In May 1945, when Holland was finally freed from Nazi occupation, it was in no small part thanks to Canadian troops. Until today, the two countries have a warm relationship, and the Netherlands hosts annual remembrance ceremonies for the thousands of Canadian soldiers that gave their lives for freedom in Holland.
- Read more about the battles that led to Allied victory.
- Remember the many fallen soldiers, who are buried in the Netherlands’ Canadian war cemeteries.
- Retrace the steps of the Canadian troops on their way to liberating Holland.
Canada played a key role in the liberation of Holland from September 1944 to May 1945, from the southwest – the setting of the crucial battle of the Scheldt – to the northeast, where the battles of Groningen and Delfzijl took place.

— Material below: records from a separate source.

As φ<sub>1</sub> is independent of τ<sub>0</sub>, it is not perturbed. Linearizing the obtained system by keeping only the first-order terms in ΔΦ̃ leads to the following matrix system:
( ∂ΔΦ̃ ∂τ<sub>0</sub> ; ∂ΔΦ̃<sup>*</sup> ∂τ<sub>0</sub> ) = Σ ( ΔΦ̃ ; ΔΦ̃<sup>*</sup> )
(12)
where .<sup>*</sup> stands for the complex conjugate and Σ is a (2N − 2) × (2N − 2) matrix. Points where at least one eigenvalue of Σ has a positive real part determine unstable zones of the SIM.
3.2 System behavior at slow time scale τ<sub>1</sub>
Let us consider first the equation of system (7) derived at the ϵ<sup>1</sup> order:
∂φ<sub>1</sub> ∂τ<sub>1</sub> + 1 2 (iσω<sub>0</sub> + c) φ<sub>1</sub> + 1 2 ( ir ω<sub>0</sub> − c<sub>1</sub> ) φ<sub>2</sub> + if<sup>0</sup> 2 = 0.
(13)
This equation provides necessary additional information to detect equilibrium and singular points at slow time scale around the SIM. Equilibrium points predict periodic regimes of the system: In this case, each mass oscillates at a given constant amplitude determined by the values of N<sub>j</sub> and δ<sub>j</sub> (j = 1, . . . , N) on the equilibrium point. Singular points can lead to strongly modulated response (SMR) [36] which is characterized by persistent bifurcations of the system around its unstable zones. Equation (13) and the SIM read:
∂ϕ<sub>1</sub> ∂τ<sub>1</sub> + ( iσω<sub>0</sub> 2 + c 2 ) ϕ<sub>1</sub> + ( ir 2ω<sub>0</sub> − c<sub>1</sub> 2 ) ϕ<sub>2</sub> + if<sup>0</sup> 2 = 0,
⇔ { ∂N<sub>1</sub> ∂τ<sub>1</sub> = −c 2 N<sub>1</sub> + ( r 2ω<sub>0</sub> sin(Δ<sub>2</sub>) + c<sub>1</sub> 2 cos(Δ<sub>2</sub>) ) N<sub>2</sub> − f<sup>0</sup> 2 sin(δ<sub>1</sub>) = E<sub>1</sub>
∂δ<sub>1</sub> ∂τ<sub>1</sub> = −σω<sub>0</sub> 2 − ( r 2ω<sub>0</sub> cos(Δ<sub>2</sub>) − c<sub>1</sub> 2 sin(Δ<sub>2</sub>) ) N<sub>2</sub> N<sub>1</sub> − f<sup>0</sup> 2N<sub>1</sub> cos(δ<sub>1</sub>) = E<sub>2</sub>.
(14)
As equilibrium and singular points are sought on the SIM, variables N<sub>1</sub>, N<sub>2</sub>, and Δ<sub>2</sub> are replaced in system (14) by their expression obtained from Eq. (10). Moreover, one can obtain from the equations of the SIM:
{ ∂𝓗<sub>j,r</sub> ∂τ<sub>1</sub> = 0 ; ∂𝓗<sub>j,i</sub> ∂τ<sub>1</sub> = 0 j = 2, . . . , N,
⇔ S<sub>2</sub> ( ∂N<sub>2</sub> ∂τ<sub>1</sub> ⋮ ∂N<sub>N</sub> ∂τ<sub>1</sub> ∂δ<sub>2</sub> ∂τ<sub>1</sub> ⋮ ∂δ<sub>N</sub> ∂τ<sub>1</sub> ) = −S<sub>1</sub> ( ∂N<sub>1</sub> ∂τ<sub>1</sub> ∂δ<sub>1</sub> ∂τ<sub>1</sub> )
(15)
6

Key battles in the south-west
It all started in October 1944 with the beginning of the Battle of the Scheldt, featuring international troops led by the First Canadian Army. One of the biggest and most gruelling battles of the entire war, this campaign was fought in harsh conditions and lasted until 8 November. It ensured supplies could reach Allied forces on the rest of the European continent following D-Day, but it came at a high price: more than 6,000 Canadian soldiers were killed, wounded or captured. Visitors to the Netherlands can step back in time to this period at the Bevrijdingsmuseum Zeeland, which retraces the history of the area, and in particular the Battle of the Scheldt.

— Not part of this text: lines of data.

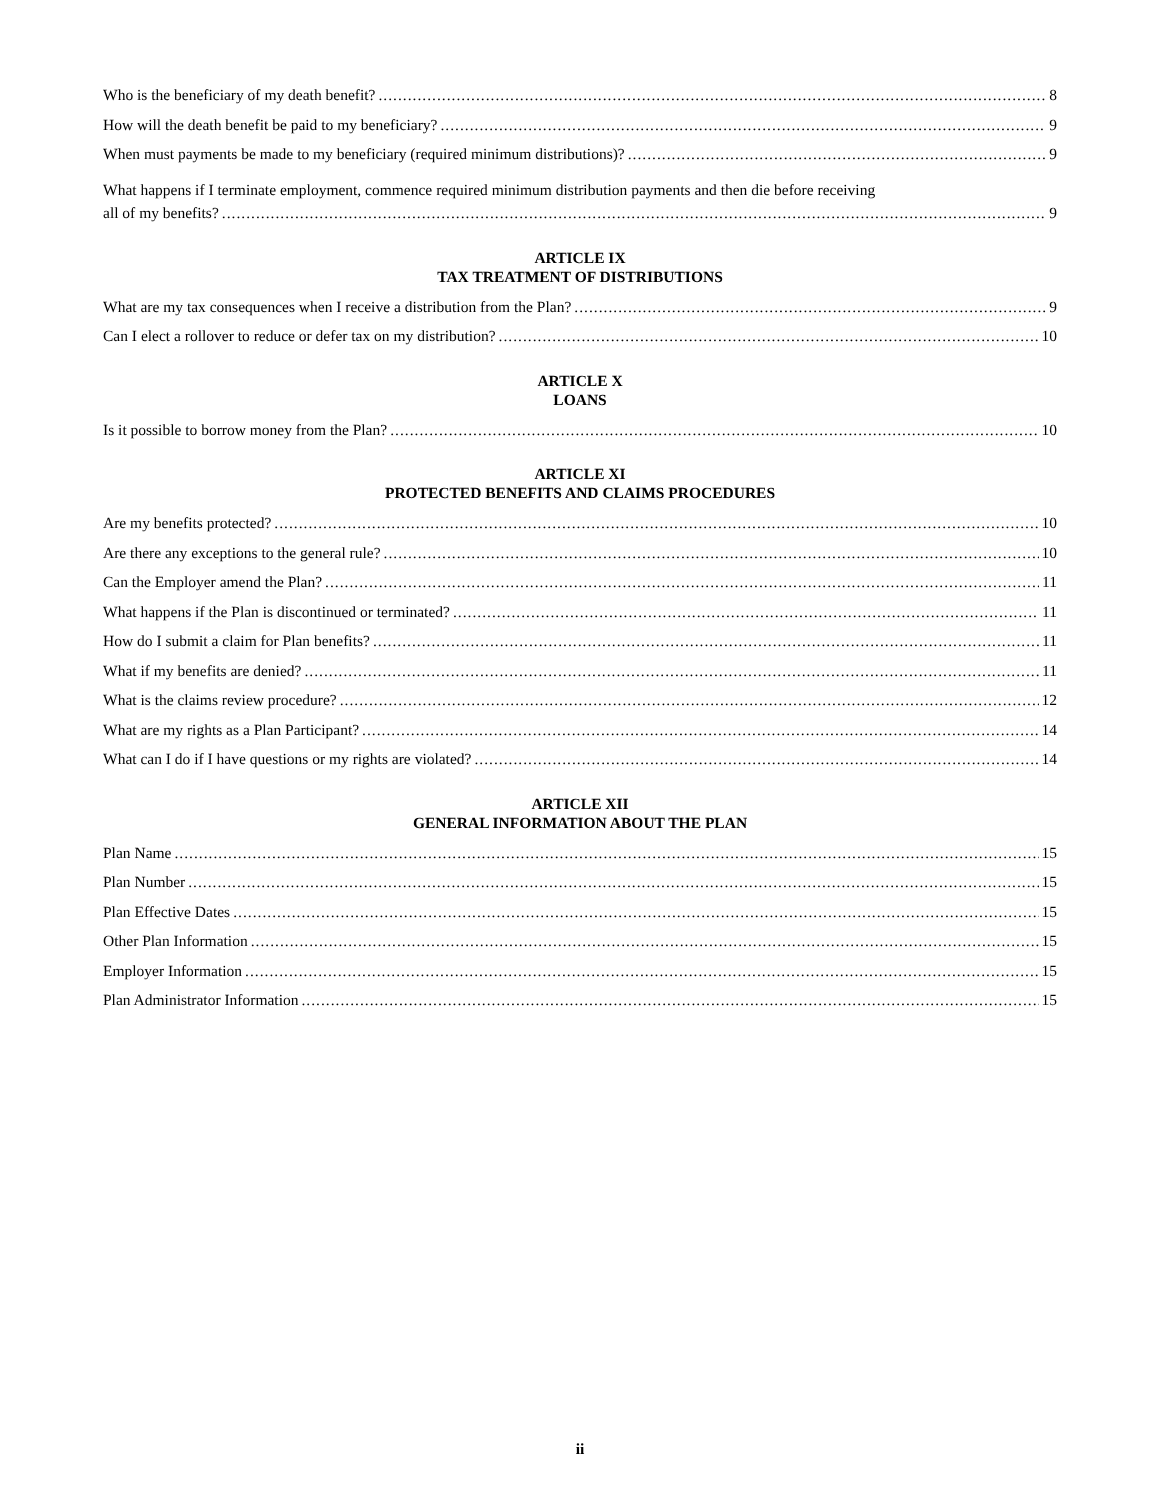Who is the beneficiary of my death benefit? 8
How will the death benefit be paid to my beneficiary? 9
When must payments be made to my beneficiary (required minimum distributions)? 9
What happens if I terminate employment, commence required minimum distribution payments and then die before receiving
all of my benefits? 9
ARTICLE IX
TAX TREATMENT OF DISTRIBUTIONS
What are my tax consequences when I receive a distribution from the Plan? 9
Can I elect a rollover to reduce or defer tax on my distribution? 10
ARTICLE X
LOANS
Is it possible to borrow money from the Plan? 10
ARTICLE XI
PROTECTED BENEFITS AND CLAIMS PROCEDURES
Are my benefits protected? 10
Are there any exceptions to the general rule? 10
Can the Employer amend the Plan? 11
What happens if the Plan is discontinued or terminated? 11
How do I submit a claim for Plan benefits? 11
What if my benefits are denied? 11
What is the claims review procedure? 12
What are my rights as a Plan Participant? 14
What can I do if I have questions or my rights are violated? 14
ARTICLE XII
GENERAL INFORMATION ABOUT THE PLAN
Plan Name 15
Plan Number 15
Plan Effective Dates 15
Other Plan Information 15
Employer Information 15
Plan Administrator Information 15
ii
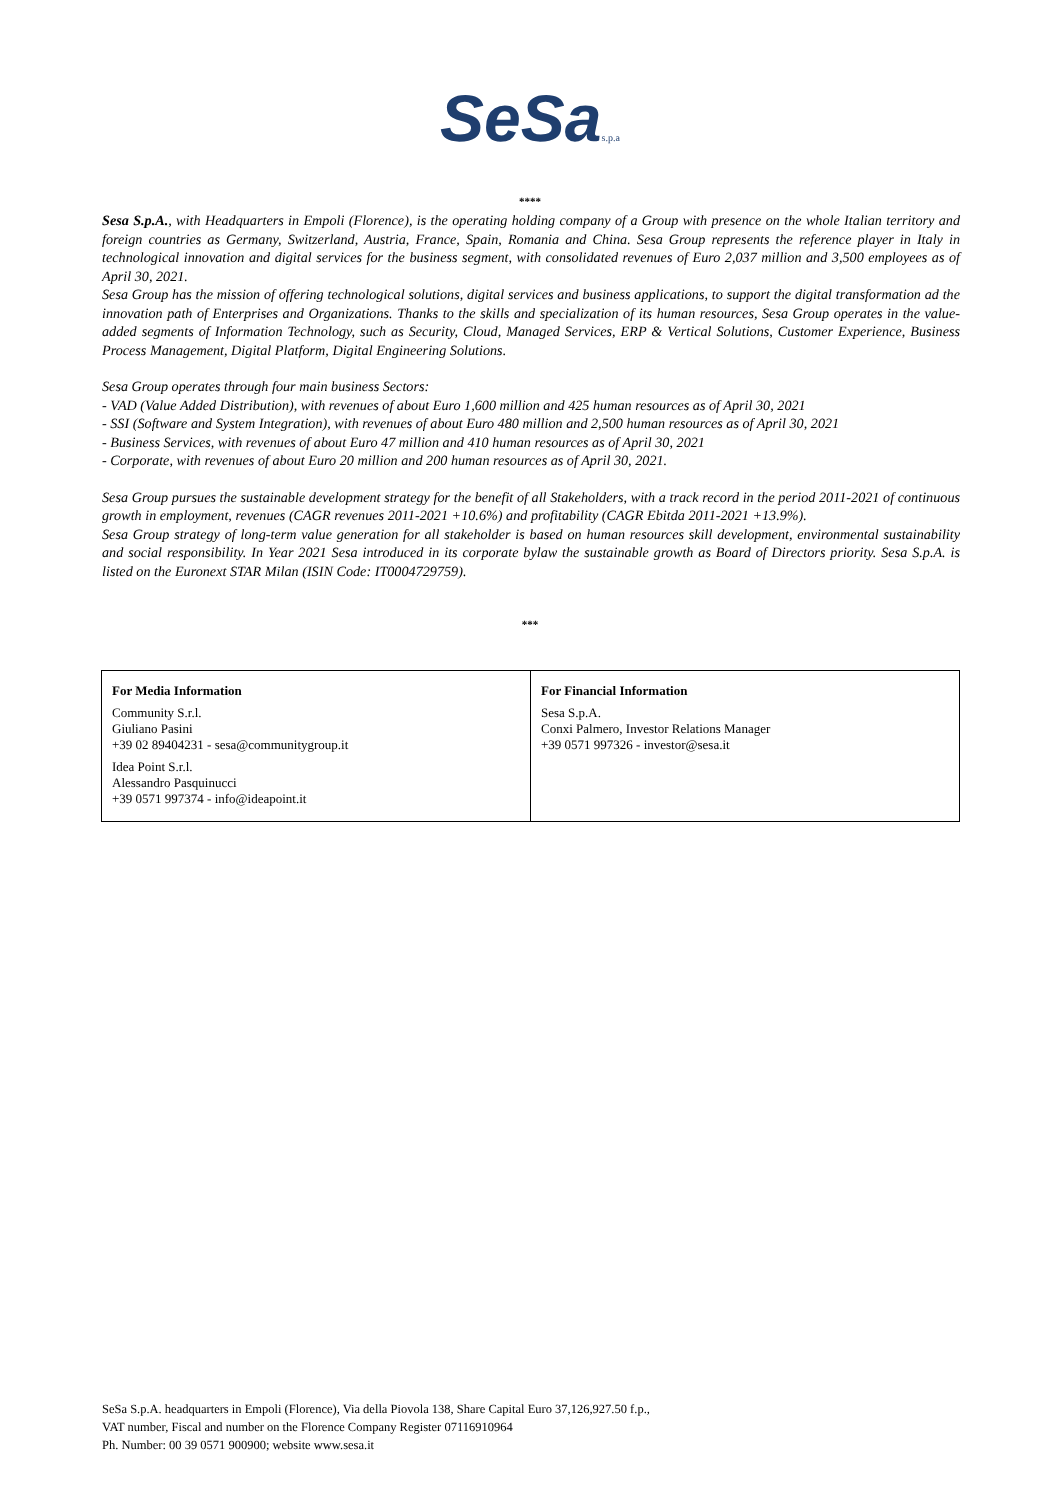SeSa s.p.a
****
Sesa S.p.A., with Headquarters in Empoli (Florence), is the operating holding company of a Group with presence on the whole Italian territory and foreign countries as Germany, Switzerland, Austria, France, Spain, Romania and China. Sesa Group represents the reference player in Italy in technological innovation and digital services for the business segment, with consolidated revenues of Euro 2,037 million and 3,500 employees as of April 30, 2021.
Sesa Group has the mission of offering technological solutions, digital services and business applications, to support the digital transformation ad the innovation path of Enterprises and Organizations. Thanks to the skills and specialization of its human resources, Sesa Group operates in the value-added segments of Information Technology, such as Security, Cloud, Managed Services, ERP & Vertical Solutions, Customer Experience, Business Process Management, Digital Platform, Digital Engineering Solutions.
Sesa Group operates through four main business Sectors:
- VAD (Value Added Distribution), with revenues of about Euro 1,600 million and 425 human resources as of April 30, 2021
- SSI (Software and System Integration), with revenues of about Euro 480 million and 2,500 human resources as of April 30, 2021
- Business Services, with revenues of about Euro 47 million and 410 human resources as of April 30, 2021
- Corporate, with revenues of about Euro 20 million and 200 human resources as of April 30, 2021.
Sesa Group pursues the sustainable development strategy for the benefit of all Stakeholders, with a track record in the period 2011-2021 of continuous growth in employment, revenues (CAGR revenues 2011-2021 +10.6%) and profitability (CAGR Ebitda 2011-2021 +13.9%).
Sesa Group strategy of long-term value generation for all stakeholder is based on human resources skill development, environmental sustainability and social responsibility. In Year 2021 Sesa introduced in its corporate bylaw the sustainable growth as Board of Directors priority. Sesa S.p.A. is listed on the Euronext STAR Milan (ISIN Code: IT0004729759).
***
| For Media Information Community S.r.l. Giuliano Pasini +39 02 89404231 - sesa@communitygroup.it Idea Point S.r.l. Alessandro Pasquinucci +39 0571 997374 - info@ideapoint.it | For Financial Information Sesa S.p.A. Conxi Palmero, Investor Relations Manager +39 0571 997326 - investor@sesa.it |
SeSa S.p.A. headquarters in Empoli (Florence), Via della Piovola 138, Share Capital Euro 37,126,927.50 f.p.,
VAT number, Fiscal and number on the Florence Company Register 07116910964
Ph. Number: 00 39 0571 900900; website www.sesa.it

Another important battle in the south-west was the Battle of Kapelsche Veer on the River Maas in Noord-Brabant. It was fought in the extremely hard winter of 1944 and ’45, the so-called ‘Hunger Winter’, in which thousands of Dutch men, women and children perished from starvation and cold.
Liberating the east of Holland
In spring 1945, the liberation of the northeast of Holland began. The Battle of the Twente Canal led to the liberation of Almelo and Hengelo, and the battles for Zutphen and Deventer freed the two towns on 8 April and 10 April. This led to the crossing of the River IJssel: Operation Cannonshot.
Reaching the north
In early April, the II Canadian Corps reached the borders of Friesland and Groningen. Fierce fighting ensued in Groningen, which was freed on 16 April. Delfzijl – as a port strategically important – followed, and 62 Canadians lost their lives in a battle that lasted more than a week. Around this time the Allies also took the Dutch part of the Atlantic Wall, a coastal defence system by the Nazis. Drenthe was liberated, too, and so was, after a long wait, the Westerbork camp.
The Battle of Otterlo
The Battle of Otterlo was the last big battle to take place in the Netherlands. Otterlo was stuck between Canadian troops on one side, and the German forces trying to get their remaining troops to safety on the other. The result was an unexpected, hard and chaotic battle.
Freeing the west
In the west of Holland, the 1st Canadian Corps was responsible for the liberation of major cities like Amsterdam (7 May), Rotterdam (8 May) and The Hague. The final Dutch location to be liberated, on 11 June, was the island Schiermonnikoog, regarded as the last battlefield in Western Europe.
Experience the story of the Canadian liberators in Holland
There are many war cemeteries in Holland, representing the final resting places of many international soldiers. Pay tribute to the fallen Canadian liberators in the war cemeteries in Bergen op Zoom (in the province of Noord-Brabant), Groesbeek (near Nijmegen), and Holten (close to Almelo). As well as its poignant, monumental setting, the information centre in Holten provides insight into the battles, liberation and the stories of individuals. The Memory Museum in Nijverdal (reopening in summer 2019 following renovation) and Victory Museum Grootegast in Groningen are fitting places to experience more about WWII and the Allied fighters who helped to free Holland.
There’s also a memorial, the Bevrijdingsbos (Liberation Forest), in Groningen, where 30,000 maple trees were planted. And the city of Apeldoorn is home to the national Canadian monument named ‘The Man with Two Hats’. In each hand, the statue holds a hat, symbolising the duality of war and peace, oppression and freedom, death and life, joy and sadness. A ‘twin’ of the statue is located in Ottawa, expressing the bond between Canada and the Netherlands. In fact, since 1953 the Canadian city has held an annual Tulip Festival as a way to remember those who lost their lives in the war, as well as to celebrate the Dutch Princess Juliana’s gift of 100,000 tulip bulbs to Canadia for its role in liberating the country and providing refuge for her family. If you want to fully explore the period preceding the war, experience the occupation, celebrate the liberation and witness the rebuilding of the Netherlands, then don’t miss a visit to the Freedom Museum in the Dutch town of Groesbeek.